I was living a few short blocks from the local climbing gym after I had my daughter.
I asked my midwife when it would be ok for me to return to exercise and get back in shape. So it was that 3 months after my daughter was born, I signed up for a 6 week class to learn the basics of top roping safety and skills for rock climbing.
Taking about 3 hours twice a week became my new self care routine. I quickly went from basic routes rated at 5.8 to advanced routes at 5.10. It felt so good to feel strong and to challenge my fears and to build new trust and confidence in myself.
As a new mother, my self esteem was at a pretty low level.
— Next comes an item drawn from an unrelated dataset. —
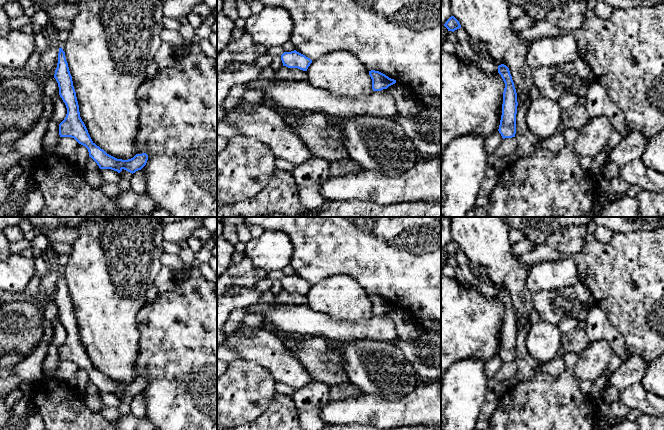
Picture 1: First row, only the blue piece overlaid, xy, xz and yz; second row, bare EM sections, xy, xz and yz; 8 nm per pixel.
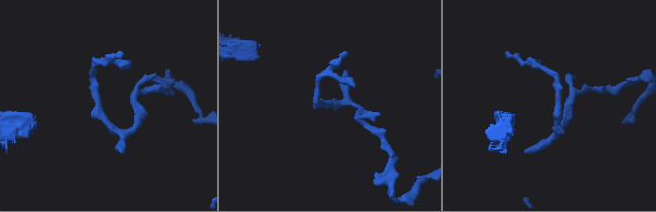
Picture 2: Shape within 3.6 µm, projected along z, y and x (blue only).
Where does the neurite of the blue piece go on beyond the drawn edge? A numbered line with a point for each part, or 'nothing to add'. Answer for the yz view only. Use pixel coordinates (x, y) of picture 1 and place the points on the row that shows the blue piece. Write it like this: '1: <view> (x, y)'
nothing to add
All of my experiences were new.
Learning how to breastfeed, sooth my baby and keep up with all the feeding and cleaning of myself and my home was an unending whirling dervish of tasks and essential needs to manage.
When I went to the gym, my identity shifted. All of those things fell to the wayside. I tapped into my body and my breath with all of my focus on what was directly in front of me and nothing else. I could feel my fire and fierceness with the capacity to define my intention with my own willfulness. My wildness and sense of freedom.
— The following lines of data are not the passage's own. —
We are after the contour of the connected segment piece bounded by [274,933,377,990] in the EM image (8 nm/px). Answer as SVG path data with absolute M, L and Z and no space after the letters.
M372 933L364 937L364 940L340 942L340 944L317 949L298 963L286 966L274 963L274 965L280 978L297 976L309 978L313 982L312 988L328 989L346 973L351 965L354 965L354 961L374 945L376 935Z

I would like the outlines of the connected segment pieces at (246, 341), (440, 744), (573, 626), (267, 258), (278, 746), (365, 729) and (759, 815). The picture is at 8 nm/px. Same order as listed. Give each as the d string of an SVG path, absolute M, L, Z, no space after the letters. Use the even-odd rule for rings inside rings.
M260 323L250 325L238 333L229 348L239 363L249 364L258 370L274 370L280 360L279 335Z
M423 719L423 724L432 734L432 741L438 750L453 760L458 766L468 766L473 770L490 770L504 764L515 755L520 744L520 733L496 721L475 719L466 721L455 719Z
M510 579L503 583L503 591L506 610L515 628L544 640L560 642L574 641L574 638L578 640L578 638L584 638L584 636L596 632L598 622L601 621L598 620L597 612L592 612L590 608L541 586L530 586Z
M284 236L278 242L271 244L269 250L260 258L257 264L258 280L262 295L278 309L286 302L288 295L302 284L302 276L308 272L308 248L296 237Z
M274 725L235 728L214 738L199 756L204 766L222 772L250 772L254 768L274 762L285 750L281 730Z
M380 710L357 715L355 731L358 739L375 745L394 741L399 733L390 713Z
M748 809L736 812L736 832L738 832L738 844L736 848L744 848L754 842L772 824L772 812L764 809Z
Being on my own time and in my own rhythm. Knowing who I was not only as a mother and homemaker but as a woman in my own strength, fears and self expression.
Once I started climbing outside, my experience was amplified. As an outdoor enthusiast I have always found contentment and refuge under the open sky and with dirt beneath my feet. Getting my hands in rock holds and hanging by rope thousands of feet off the ground was a whole new high. I had the opportunity to climb outdoors just under a dozen times. I eventually learned to sport lead which added a whole other dimension to climbing for me. I climbed better than most men I’d run into at the gym and my weight gain now was the result of muscle instead of fat.
As years went by I took breaks from climbing to have my second child and to nurse injuries here and there. I’ve learned I am a different person when I climb and when I don’t. I feel myself in different ways. I trust myself more. I surprise myself with things I didn’t think I could do when I make it through a seemingly impossible climbing move. I feel my emotions more intensely as they drive me to push harder, determined to win at my own game with myself. Climbing has become one of the most healthy outlets and vehicles for me to find myself, over and over again.
What is the place where you find yourself? Where do you find your strength or sense of peace? Is it a sport, is it a place? Is it in the presence of others or alone in silence or with music in your ears?